Ainsi, je vois souvent des entrepreneurs sans personne à charge avoir des assurances vie inutiles. Ils paient donc une prime mensuelle pour que leurs parents ou leur partenaire, souvent déjà bien nantis, reçoivent un cachet en cas de décès. Règle générale de l’assurance : elle n’est nécessaire que si vous ne pouviez pas vous permettre, monétairement, de faire face à la catastrophe que celle-ci vient couvrir. Dans le cas contraire, vous ne faites que payer les salaires des assureurs et des courtiers, une partie seulement de la prime vient couvrir votre risque.
De plus, tous les conseillers financiers, comme les comptables, ne sont pas égaux devant Dieu. De façon générale, les conseillers financiers qui ne sont pas associés à une bannière ou à une banque et qui agissent comme véritables courtiers ont plus d’intérêt à vous amener à choisir les meilleurs produits, sans pression de leurs organisations à respecter leur allégeance. À l’inverse, par exemple, les conseillers de Groupe Investors sont associés à Great-West et, même s’ils vous diront le contraire, ont un incitatif à proposer du Great-West à leurs clients.

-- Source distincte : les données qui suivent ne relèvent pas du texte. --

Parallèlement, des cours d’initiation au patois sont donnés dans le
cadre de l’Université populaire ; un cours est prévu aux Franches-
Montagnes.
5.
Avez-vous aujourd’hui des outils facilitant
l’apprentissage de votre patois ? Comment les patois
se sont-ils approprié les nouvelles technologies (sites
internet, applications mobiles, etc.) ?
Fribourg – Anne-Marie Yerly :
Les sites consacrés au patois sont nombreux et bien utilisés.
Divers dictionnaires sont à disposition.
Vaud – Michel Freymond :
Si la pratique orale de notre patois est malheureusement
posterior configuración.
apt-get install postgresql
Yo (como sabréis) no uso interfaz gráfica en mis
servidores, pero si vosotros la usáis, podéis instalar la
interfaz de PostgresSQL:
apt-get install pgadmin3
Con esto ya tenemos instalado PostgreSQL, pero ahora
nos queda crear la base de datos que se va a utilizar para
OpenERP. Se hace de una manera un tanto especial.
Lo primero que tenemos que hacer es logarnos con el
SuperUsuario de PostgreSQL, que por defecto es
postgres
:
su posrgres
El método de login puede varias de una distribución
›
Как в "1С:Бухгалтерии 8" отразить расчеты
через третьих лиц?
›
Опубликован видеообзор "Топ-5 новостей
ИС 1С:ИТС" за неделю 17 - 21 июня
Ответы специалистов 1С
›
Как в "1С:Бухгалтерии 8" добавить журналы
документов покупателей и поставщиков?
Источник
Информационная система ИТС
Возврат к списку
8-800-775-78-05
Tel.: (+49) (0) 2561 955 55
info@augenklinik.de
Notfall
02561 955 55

Il faut aussi savoir que les frais de gestion d’un conseiller sur les placements, en plus de ceux chargés directement par les produits financiers, viennent gruger la partie de rendement sur votre actif. Les structures varient, mais les frais de gestion annuels peuvent atteindre de 2 à 2.5%, soustraits directement du rendement de votre argent. Une partie (0.75% à 1.25%) de ces frais reviennent au conseiller. Donc, sur un placement de 100 000$, votre conseiller peut vous coûter 1000$ annuellement. [1]
Averti des risques et des coûts, je crois tout de même qu’il est mieux d’avoir l’attention d’un expert que de naviguer à tâtons avec votre argent.
La compétence s’achète
Si votre comptable vous annonçait qu’il vous chargeait 1500$ pour regarder avec vous vos finances personnelles, il est fort probable que vous chercheriez immédiatement une autre alternative. C’est pourtant ce qu’un conseiller financier peut vous coûter, et même plus selon vos avoirs. Vous n’êtes pas mieux servis que par vous-même, puisqu’une meilleure compréhension du prix à payer pour le conseil financier vous amènerait sans doute à revisiter votre stratégie pour vous impliquer un peu plus. C’est prendre le temps de passer de la cigale à la fourmi, avant que la bise fut venue.